Réforme du mode de scrutin

François Legault piégé

Quelle mouche a donc piqué François Legault cette semaine ? C’était déjà saugrenu que cet appui de la Coalition avenir Québec (CAQ), parti de centre droit défenseur de l’identité québécoise, à un mode de scrutin proportionnel qui diminuerait le poids politique des francophones et des régions, sans parler de la banalisation des gouvernements minoritaires.

Mais le chef caquiste est allé encore plus loin mercredi en apposant carrément sa signature à un document endossé par ses adversaires de Québec solidaire (QS) et du Parti québécois (PQ). Il n’a pas craint de se peinturer lui-même dans le coin, comme même Justin Trudeau ne l’avait pas fait dans ce dossier à Ottawa.

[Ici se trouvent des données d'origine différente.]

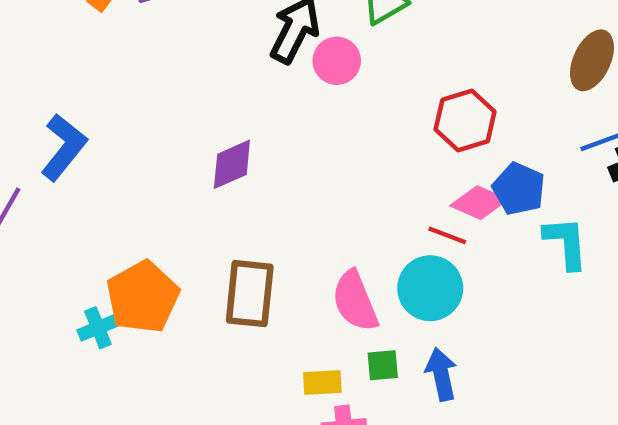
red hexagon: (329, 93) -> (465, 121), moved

Une fois élu premier ministre majoritaire, François Legault aurait donc comme priorité de se lancer, sous la surveillance du PQ et de QS, dans une réforme casse-gueule du mode de scrutin, qui devrait lui faire perdre sa majorité au scrutin suivant si elle était adoptée…

Francophones et régions

Dans les milieux de gauche, l’appui à la proportionnelle est devenue un article de foi camouflant mal l’affaiblissement du pouvoir historique de la majorité francophone.

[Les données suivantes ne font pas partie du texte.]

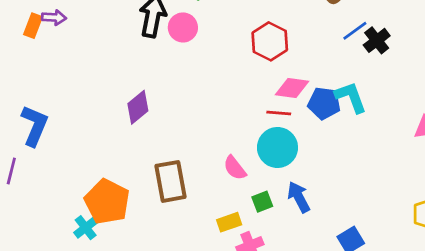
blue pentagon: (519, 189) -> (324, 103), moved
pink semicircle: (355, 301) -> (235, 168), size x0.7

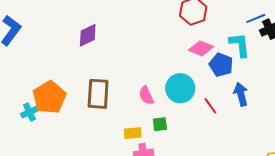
cyan L-shape: (351, 97) -> (240, 45), moved
red line: (279, 113) -> (210, 106), moved, turned 36
blue arrow: (299, 197) -> (241, 94), moved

Le chef de la CAQ est-il conscient du fait que, bien placé pour accéder au pouvoir en octobre prochain, il s’est piégé lui-même à l’avance en prenant un engagement aussi formel à l’égard d’un projet de réforme qui pourrait le hanter longtemps ? 

Espérons qu’il ne caresse pas l’espoir illusoire de se voir appuyer en retour par des segments de l’électorat qui l’auront toujours en aversion, au détriment de sa base naturelle nettement plus conservatrice.

Le choix de changer ou non de gouvernement sera l’un des principaux enjeux de la prochaine campagne électorale. Contrairement à ce qu’on prétendait jusqu’à récemment dans les cercles souverainistes, c’est la preuve que ce n’est pas le mode de scrutin actuel qui a installé trop longtemps les libéraux au pouvoir. C’est plutôt l’obsession d’une trop grande partie des élites politiques pour une souveraineté dont les Québécois ne voulaient pas.

On en revient donc aux paramètres fondamentaux d’un pouvoir francophone objectivement favorisé par ce mode de scrutin uninominal à un tour qui, loin d’être l’horreur que l’on dit, a amplement fait ses preuves ici comme dans le reste du Canada.

La vulnérabilité politique de la majorité francophone – le fait que le Québec n’a pas le statut d’État indépendant ni celui de société distincte au sein du Canada – est en partie compensée par ce mode de scrutin qui avantage dans les faits les francophones.

C’est à ce délicat équilibre que voudraient bêtement renoncer des partis à ce point prisonniers de la rectitude politique et d’une vision déconnectée de la démocratie, qu’ils sont disposés à abandonner les régions et les francophones qui les appuient.

On n’est plus capables de voir que la proportionnelle profiterait avant tout aux libéraux, dont seraient revalorisés les appuis massifs non francophones dans un petit nombre de circonscriptions montréalaises.

Référendum nécessaire

On n’en attendait pas moins des Verts et de Québec solidaire. Un tel manque de lucidité est plus décevant de la part des péquistes, incapables de maintenir le pouvoir francophone existant tout en prétendant vouloir la totalité des pouvoirs.

Contrairement enfin à ce que François Legault affirmait mercredi pour justifier son appui à la proportionnelle, les études montrent que les gens n’apparaissent globalement pas plus satisfaits après la mise en œuvre de cette dernière.

Ici comme ailleurs au pays, l’expérience a montré à quel point il était difficile de mener à terme une réforme du mode de scrutin. S’il est aisé par exemple de s’entendre sur le principe de la proportionnelle, il en va tout autrement quand il s’agit de choisir entre les nombreuses variantes possibles.

Plus encore, parce qu’elle serait de facto de nature constitutionnelle redéfinissant la façon dont la démocratie et la gouvernance se vivent ici, une réforme du mode de scrutin ne saurait se passer de l’approbation d’une éventuelle opposition officielle libérale, sauf à faire valider le tout par référendum.

François Legault est-il conscient de ce que, faute d’appui des libéraux, sa réforme du mode de scrutin nécessiterait la tenue d’un référendum ?

Alors que les Québécois sont à la veille de décider qui sera leur prochain premier ministre, le manque de prudence de François Legault relativement à un enjeu aussi important pour le poids politique de la majorité francophone ne laisse pas d’être inquiétant.